Camera geometry data:
■ ■ ■ ■
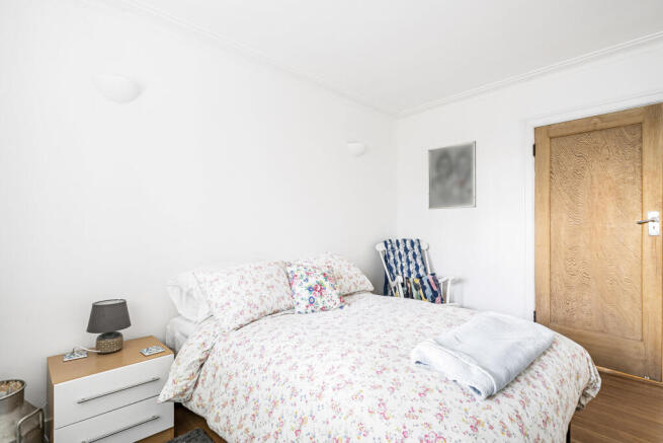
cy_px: 222
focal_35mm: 17
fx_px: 313
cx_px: 332
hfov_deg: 93.3
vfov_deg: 70.5
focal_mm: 17
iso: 320
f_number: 9
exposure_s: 1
■ ■ ■ ■
From the first line to the last, output the data exactly; skip any pictures.

cy_px: 222
focal_35mm: 17
fx_px: 313
cx_px: 332
hfov_deg: 93.3
vfov_deg: 70.5
focal_mm: 17
iso: 320
f_number: 9
exposure_s: 1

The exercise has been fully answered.